Safety was seriously compromised when bikes were used beyond their capability, and they were prone to rolling and tipping in a range of circumstances.

There was a "Mexican stand-off" between competing factions over the need for roll-over or crush protection devices, with manufacturers arguing they made bikes unstable, but academics and engineers saying they improved safety.

In Australia, roll-over protection devices (ROPs) have been fitted to quad bikes used by government employees.

Coroner Shortland said in the next five to 10 years this would provide clear evidence on whether the devices prevented injury.

There was strong argument that ROPs should be considered, and while not perfect, they would more likely save the life of a rider than not, he said.

He endorsed the FarmSafe Quad Bike Licence programme, where farm workers were trained on bike safety and maintenance, but said a more widespread licensing and registration regime would be difficult to establish.

There had been a marked increase in use of helmets, which was one of the key messages of an Ministry of Business, Innovation and Employment quad bike harm reduction project started in 2011.

The coroner endorsed the campaign's four messages, which also including proper training for riders, using the right bike for the job, and preventing children from riding adult bikes.

Farmers should also consider carrying a personal alarm, as many were trapped under their bikes for some time before succumbing to their injuries.

The five quad bike deaths:

*Carlos Frederick Mendoza, 52, died on his Dargaville farm between 14 and 16 September 2010, of positional asphyxia by having his body forced into an awkward position by the bike. Mr Mendoza wasn't wearing a helmet, had a rear-mounted spray unit on the back of the bike, and had traces of cannabis in his system at levels suggesting he may have been affected by the drug. Poor bike maintenance, including low tyre pressure, and the effect of the fluid in the spray unit, contributed to the roll-over.

*John Roderick McInnes, 64, died on his Hikurangi farm on September 25, 2010, of mechanical asphyxia. He had a spray unit mounted on the bike, and had been spraying a steep paddock when he was found face-down, with the bike on top of him. He was thought to have gotten off the bike to try to steady it, and lost his footing and been crushed. The steep, uneven surface contributed to the instability of the bike.
**********
* _SET TASK 1_
Can you sum up the excerpt on quad bike safety in two sentences?

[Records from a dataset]
**********
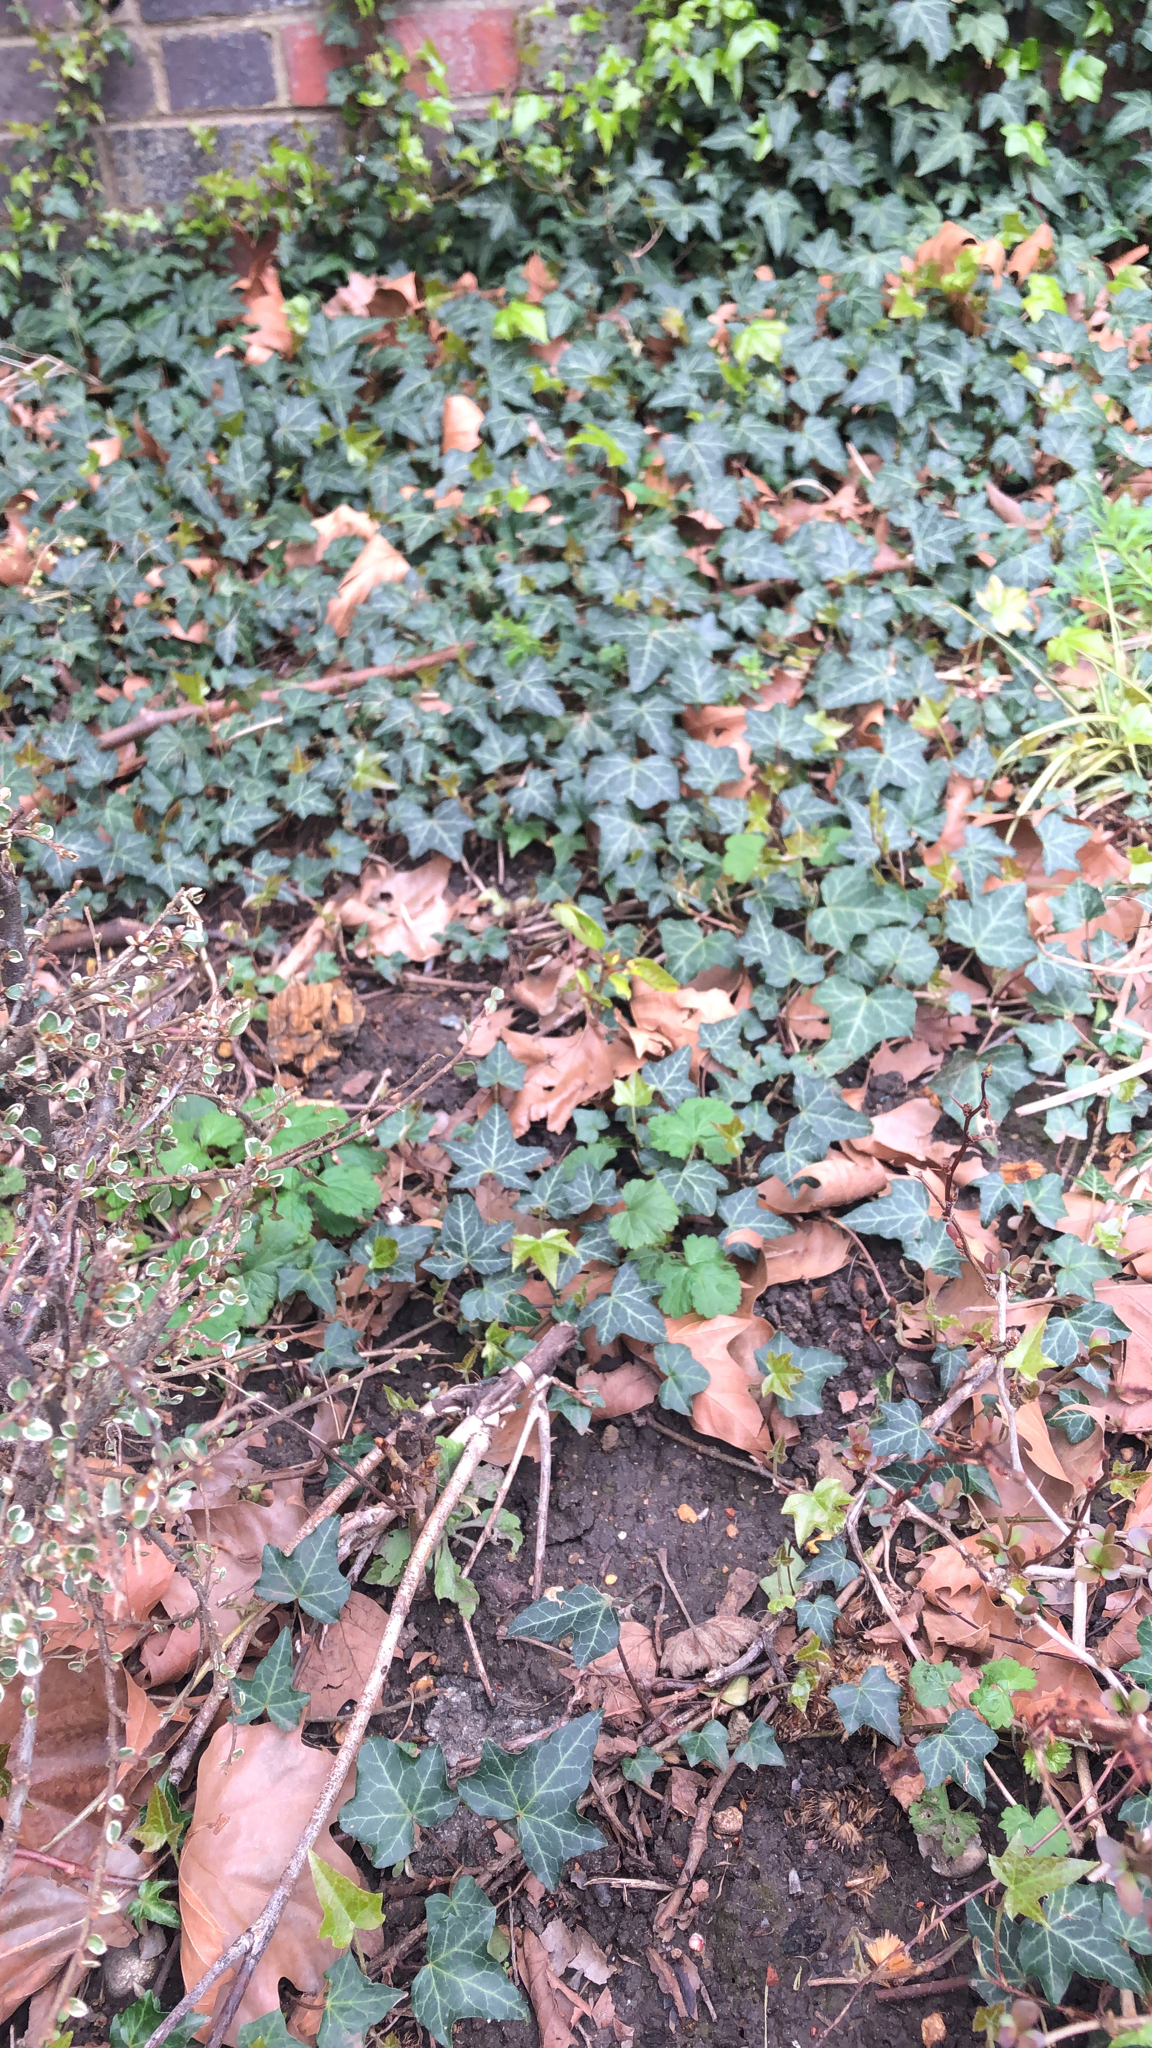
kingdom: Plantae
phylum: Tracheophyta
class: Magnoliopsida
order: Apiales
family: Araliaceae
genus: Hedera
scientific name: Hedera helix
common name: Ivy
**********
* _SET TASK 2_
Could you write out every line of the dataset entries word for word, leaving the pictures out?

* _FULL OUTPUT 1_
Quad bikes were prone to rolling and tipping when used beyond their capability, and Coroner Shortland said roll-over protection devices, while not perfect, would more likely save a rider's life than not. He endorsed the FarmSafe Quad Bike Licence programme and a campaign urging helmet use, proper training, the right bike for the job and keeping children off adult bikes, and farmers are advised to consider carrying a personal alarm.

* _FULL OUTPUT 2_
kingdom: Plantae
phylum: Tracheophyta
class: Magnoliopsida
order: Apiales
family: Araliaceae
genus: Hedera
scientific name: Hedera helix
common name: Ivy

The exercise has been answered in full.